Merenungkan kembali kalimat “bukan tentang bagaimana kamu memulai, tetapi bagaimana kamu mengakhirinya”, menggetarkan hati saya untuk mereka ulang apa yang harus saya lakukan untuk menyelesaikan lintasan lari yang saya jalani. Saya tidak bisa memastikan apakah nantinya saya akan menjalani lari maraton, jarak menengah, atau justru jarak pendek. Itu semua di luar kekuasaan dan wewenang saya. Yang saya tahu, saya harus menyelesaikan pertandingan dengan baik. Tidak masalah bagaimana saya memulainya, karena itu semua sudah menjadi bagian dari buku kehidupan saya, yang terpenting, bagaimana saya akan mengakhirinya. Apakah saya tetap konsisten untuk berada di lintasan yang sudah disediakan, atau justru melenceng ke luar jalur? Apakah saya akan ditemukan tetap setia di akhir perjalanan, ataukah menyeberang? Apakah saya menggunakan segenap potensi yang ada dan terus menerus berubah menjadi lebih baik dan semakin baik? Ataukah saya sudah puas dengan yang ada saat ini dan tidak ada gairah untuk memperbaikinya?

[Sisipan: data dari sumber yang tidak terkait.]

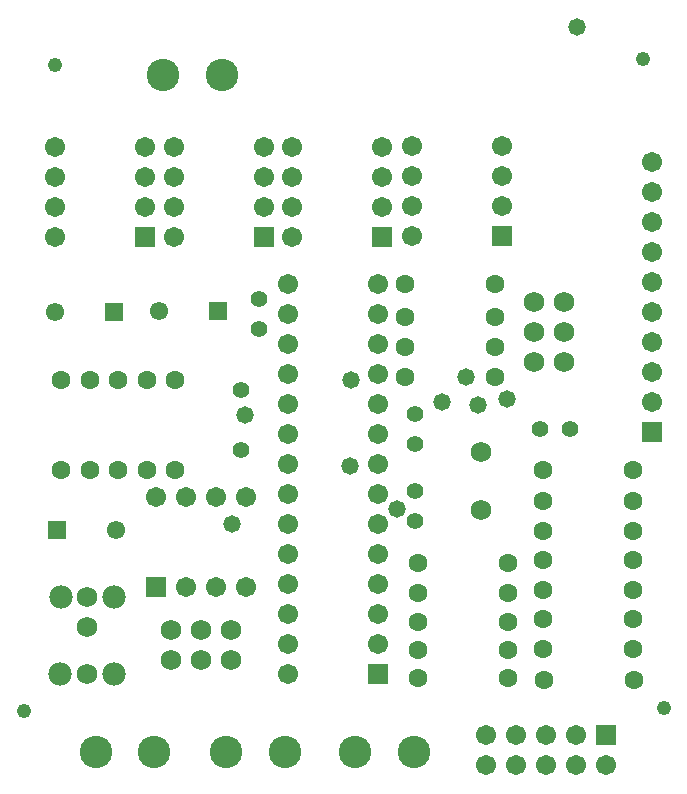
<source format=gbs>
%FSTAX23Y23*%
%MOIN*%
%SFA1B1*%

%IPPOS*%
%ADD30C,0.055200*%
%ADD31C,0.048000*%
%ADD32C,0.067100*%
%ADD33R,0.067100X0.067100*%
%ADD34C,0.108000*%
%ADD35R,0.067100X0.067100*%
%ADD36C,0.061200*%
%ADD37R,0.061200X0.061200*%
%ADD38C,0.063100*%
%ADD39C,0.068000*%
%ADD40C,0.078000*%
%ADD41C,0.058000*%
%LNaudio_adc-1*%
%LPD*%
G54D30*
X01705Y0236D03*
Y0216D03*
X01765Y02565D03*
Y02665D03*
X02285Y02025D03*
Y01925D03*
Y0228D03*
Y0218D03*
X027Y0223D03*
X028D03*
G54D31*
X03115Y013D03*
X0098Y0129D03*
X01085Y03445D03*
X03045Y03465D03*
G54D32*
X01085Y0317D03*
Y0307D03*
Y0297D03*
Y0287D03*
X01385Y0317D03*
Y0307D03*
Y0297D03*
X03075Y0242D03*
Y0312D03*
Y0302D03*
Y0292D03*
Y0282D03*
Y0272D03*
Y0262D03*
Y0252D03*
Y0232D03*
X0172Y02005D03*
X0162D03*
X0152D03*
X0142D03*
X0172Y01705D03*
X0162D03*
X0152D03*
X01875Y0317D03*
Y0307D03*
Y0297D03*
Y0287D03*
X02175Y0317D03*
Y0307D03*
Y0297D03*
X02275Y03175D03*
Y03075D03*
Y02975D03*
Y02875D03*
X02575Y03175D03*
Y03075D03*
Y02975D03*
X0148Y0317D03*
Y0307D03*
Y0297D03*
Y0287D03*
X0178Y0317D03*
Y0307D03*
Y0297D03*
X0216Y01515D03*
Y01615D03*
Y01715D03*
Y01815D03*
Y01915D03*
Y02015D03*
Y02115D03*
Y02215D03*
Y02315D03*
Y02415D03*
Y02515D03*
Y02615D03*
Y02715D03*
X0186Y01415D03*
Y01515D03*
Y01615D03*
Y01715D03*
Y01815D03*
Y01915D03*
Y02015D03*
Y02115D03*
Y02215D03*
Y02315D03*
Y02415D03*
Y02515D03*
Y02615D03*
Y02715D03*
X0292Y0111D03*
X0282Y0121D03*
Y0111D03*
X0272Y0121D03*
Y0111D03*
X0262Y0121D03*
Y0111D03*
X0252Y0121D03*
Y0111D03*
G54D33*
X01385Y0287D03*
X02175D03*
X02575Y02875D03*
X0178Y0287D03*
X0216Y01415D03*
X0292Y0121D03*
G54D34*
X01445Y0341D03*
X0164D03*
X0228Y01155D03*
X02085D03*
X0185D03*
X01655D03*
X01415D03*
X0122D03*
G54D35*
X03075Y0222D03*
X0142Y01705D03*
G54D36*
X01086Y0262D03*
X01288Y01895D03*
X01431Y02625D03*
G54D37*
X01283Y0262D03*
X01091Y01895D03*
X01628Y02625D03*
G54D38*
X01105Y02095D03*
Y02395D03*
X012D03*
Y02095D03*
X01295D03*
Y02395D03*
X02295Y01685D03*
X02595D03*
X02295Y01783D03*
X02595D03*
X0225Y02405D03*
X0255D03*
Y02504D03*
X0225D03*
Y02602D03*
X0255D03*
X0301Y01695D03*
X0271D03*
X0301Y01793D03*
X0271D03*
Y01891D03*
X0301D03*
Y0199D03*
X0271D03*
X0301Y02095D03*
X0271D03*
X01485D03*
Y02395D03*
X0139D03*
Y02095D03*
X02295Y014D03*
X02595D03*
X02295Y01495D03*
X02595D03*
X02295Y01586D03*
X02595D03*
X03015Y01395D03*
X02715D03*
X0301Y01498D03*
X0271D03*
X0301Y01596D03*
X0271D03*
X0255Y02715D03*
X0225D03*
G54D39*
X0268Y02455D03*
X0278D03*
Y02555D03*
X0268D03*
X0278Y02655D03*
X0268D03*
X0167Y0146D03*
Y0156D03*
X0157D03*
Y0146D03*
X0147Y0156D03*
Y0146D03*
X02505Y0196D03*
Y02155D03*
X0119Y0157D03*
Y0167D03*
Y01415D03*
G54D40*
X0128Y01415D03*
X01105Y0167D03*
X0128D03*
X011Y01415D03*
G54D41*
X02455Y02405D03*
X01718Y02278D03*
X02225Y01965D03*
X0207Y02395D03*
X01675Y01915D03*
X02067Y02108D03*
X02825Y0357D03*
X02495Y0231D03*
X02375Y02321D03*
X02592Y0233D03*
M02*
</source>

Saya percaya bahwa setiap manusia bisa dikembangkan menjadi semakin baik setiap hari. Tentu saja pengembangan itu bukanlah hasil yang turun dari langit, tetapi membutuhkan kemauan dan keteguhan hati. Terkadang pujian dari orang lain untuk apa yang sudah kita lakukan tidak lagi menjadi penting, karena bukan itu esensinya. Menurut saya justru titik pandangnya adalah apakah tindakan kita berdampak bagi perbaikan diri sendiri dan orang lain. Seringkali saya terlalu sibuk membuat “pencitraan” positif atas tindakan saya, sehingga lupa untuk menggali intisarinya, sibuk mencari pujian dan pengakuan dari orang lain, tetapi lupa yang utama. Kalau dalam pekerjaan kita bisa melakukan “kaizen”, sebenarnya terhadap diri sendiri tidak ada alasan untuk tidak melakukannya. Yang dibutuhkan hanya kemauan dan kesadaran diri, juga pemahaman bahwa kita sedang berada dalam sebuah lintasan yang akan kita akhiri suatu saat. Harapannya ketika kita masuk ke garis finish, Dia Sang Pencipta akan menyambut kita dengan suka cita, dan menyebut kita “hamba yang baik”. Tidak perlu pemikiran rumit untuk melakukannya, karena “kaizen” memang tidak rumit. Yang diperlukan hanyalah perbaikan kecil yang terus menerus. Perbaikan kecil atas diri kita yang tanpa kita sadari mungkin akan berdampak besar bagi orang lain. Bagaimana menurut anda?